Middle Eastern & Mediterranean
Baba Ganoush with Grilled Pita
Baba Ganoush with Grilled Pita is a savory and smoky Middle Eastern appetizer that never fails to impress. Its creamy eggplant base is beautifully complemented by a punch of garlic, lemon, and tahini, creating a dip that's rich in flavor and smooth in texture. Perfect for gatherings or a casual snack, this dish invites you into a world of Middle Eastern culinary tradition.
Originating from the Levant region, Baba Ganoush has been enjoyed for centuries as a staple mezze. Its name translates roughly to 'spoiled dad' in Arabic, possibly referring to its rustic, home-style preparation. When paired with crispy grilled pita bread, it becomes an irresistible combination that showcases the simple yet vibrant flavors of Mediterranean cuisine.
Ingredients
- 2 medium eggplants
- 3 tbsp tahini
- 2 cloves garlic, minced
- 2 tbsp lemon juice
- 2 tbsp olive oil
- 1/2 tsp salt
- 1/4 tsp smoked paprika (optional)
- Fresh parsley, chopped (for garnish)
- Whole wheat pita bread, sliced into wedges
- Extra olive oil (for brushing)
- Salt (to taste)
Instructions
- Preheat your grill or grill pan to medium-high heat.

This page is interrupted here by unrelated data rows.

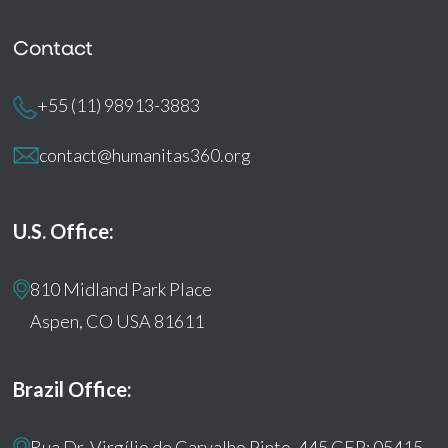
Contact
+55 (11) 98913-3883
contact@humanitas360.org
U.S. Office:
810 Midland Park Place
Aspen, CO USA 81611
Brazil Office:
Rua Dr. Virgílio de Carvalho Pinto, 445 CEP: 05415-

- Prick the eggplants with a fork several times and place them on the grill. Roast, turning occasionally, until the skin is charred and the eggplants are soft, about 20-25 minutes.

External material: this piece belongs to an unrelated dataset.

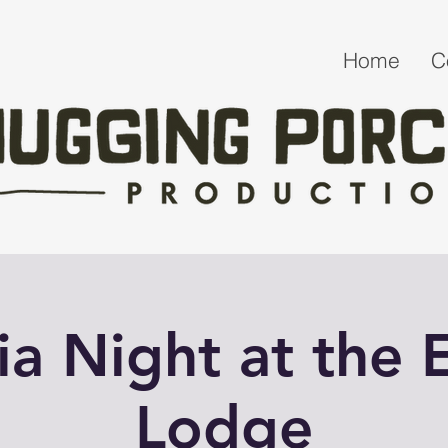
Home
C
via Night at the E
Lodge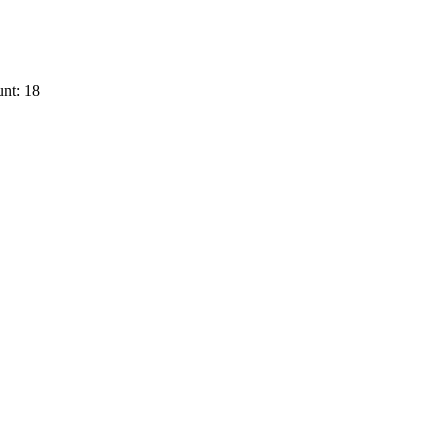
nt: 18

- Remove the eggplants from the grill, let them cool slightly, then peel off the charred skin and discard it.
- Place the eggplant flesh in a colander for a few minutes to drain excess moisture.
- In a bowl, mash the eggplant with a fork until smooth or slightly chunky, depending on preference.
- Add tahini, minced garlic, lemon juice, olive oil, and salt to the mashed eggplant. Mix well until combined and creamy.
- Taste and adjust seasoning as needed, adding more lemon or salt if desired.
- Preheat a separate skillet or grill to medium heat. Brush pita wedges with olive oil and grill until golden and crispy, about 2-3 minutes per side.
- Transfer the baba ganoush to a serving bowl, garnish with chopped parsley and a drizzle of olive oil.
- Serve the baba ganoush alongside grilled pita wedges for dipping.